AIM OF THE TASK:
Reproduce all of the data below, substituting "bass" for "treble" and leaving every other character unchanged.

EXERCISE MATERIALS:

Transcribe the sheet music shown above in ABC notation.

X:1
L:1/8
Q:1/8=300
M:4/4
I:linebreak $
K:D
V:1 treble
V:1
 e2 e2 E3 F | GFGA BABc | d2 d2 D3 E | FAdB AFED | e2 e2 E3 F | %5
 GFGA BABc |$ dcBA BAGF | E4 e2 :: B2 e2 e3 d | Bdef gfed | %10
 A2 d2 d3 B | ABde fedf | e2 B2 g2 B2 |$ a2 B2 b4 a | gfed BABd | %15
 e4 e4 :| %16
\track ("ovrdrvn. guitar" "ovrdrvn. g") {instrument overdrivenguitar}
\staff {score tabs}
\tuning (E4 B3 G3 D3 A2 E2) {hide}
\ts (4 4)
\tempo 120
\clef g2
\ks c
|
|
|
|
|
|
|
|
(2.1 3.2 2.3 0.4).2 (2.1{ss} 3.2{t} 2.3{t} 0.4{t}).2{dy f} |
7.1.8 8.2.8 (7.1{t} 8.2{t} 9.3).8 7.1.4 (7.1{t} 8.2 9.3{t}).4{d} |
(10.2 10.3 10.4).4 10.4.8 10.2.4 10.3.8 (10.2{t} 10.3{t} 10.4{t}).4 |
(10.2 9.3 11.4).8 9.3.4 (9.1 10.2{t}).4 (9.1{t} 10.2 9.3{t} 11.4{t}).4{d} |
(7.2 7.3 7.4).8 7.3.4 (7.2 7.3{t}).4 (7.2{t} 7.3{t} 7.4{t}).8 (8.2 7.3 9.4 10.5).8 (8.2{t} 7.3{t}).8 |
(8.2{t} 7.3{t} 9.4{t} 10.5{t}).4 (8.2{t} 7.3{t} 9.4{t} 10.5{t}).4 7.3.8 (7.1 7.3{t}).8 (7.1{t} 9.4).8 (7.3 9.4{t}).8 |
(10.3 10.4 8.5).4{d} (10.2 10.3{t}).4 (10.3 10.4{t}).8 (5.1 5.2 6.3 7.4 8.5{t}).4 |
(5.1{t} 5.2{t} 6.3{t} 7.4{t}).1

FINISHED ANSWER:
Transcribe the sheet music shown above in ABC notation.

X:1
L:1/8
Q:1/8=300
M:4/4
I:linebreak $
K:D
V:1 bass
V:1
 e2 e2 E3 F | GFGA BABc | d2 d2 D3 E | FAdB AFED | e2 e2 E3 F | %5
 GFGA BABc |$ dcBA BAGF | E4 e2 :: B2 e2 e3 d | Bdef gfed | %10
 A2 d2 d3 B | ABde fedf | e2 B2 g2 B2 |$ a2 B2 b4 a | gfed BABd | %15
 e4 e4 :| %16
\track ("ovrdrvn. guitar" "ovrdrvn. g") {instrument overdrivenguitar}
\staff {score tabs}
\tuning (E4 B3 G3 D3 A2 E2) {hide}
\ts (4 4)
\tempo 120
\clef g2
\ks c
|
|
|
|
|
|
|
|
(2.1 3.2 2.3 0.4).2 (2.1{ss} 3.2{t} 2.3{t} 0.4{t}).2{dy f} |
7.1.8 8.2.8 (7.1{t} 8.2{t} 9.3).8 7.1.4 (7.1{t} 8.2 9.3{t}).4{d} |
(10.2 10.3 10.4).4 10.4.8 10.2.4 10.3.8 (10.2{t} 10.3{t} 10.4{t}).4 |
(10.2 9.3 11.4).8 9.3.4 (9.1 10.2{t}).4 (9.1{t} 10.2 9.3{t} 11.4{t}).4{d} |
(7.2 7.3 7.4).8 7.3.4 (7.2 7.3{t}).4 (7.2{t} 7.3{t} 7.4{t}).8 (8.2 7.3 9.4 10.5).8 (8.2{t} 7.3{t}).8 |
(8.2{t} 7.3{t} 9.4{t} 10.5{t}).4 (8.2{t} 7.3{t} 9.4{t} 10.5{t}).4 7.3.8 (7.1 7.3{t}).8 (7.1{t} 9.4).8 (7.3 9.4{t}).8 |
(10.3 10.4 8.5).4{d} (10.2 10.3{t}).4 (10.3 10.4{t}).8 (5.1 5.2 6.3 7.4 8.5{t}).4 |
(5.1{t} 5.2{t} 6.3{t} 7.4{t}).1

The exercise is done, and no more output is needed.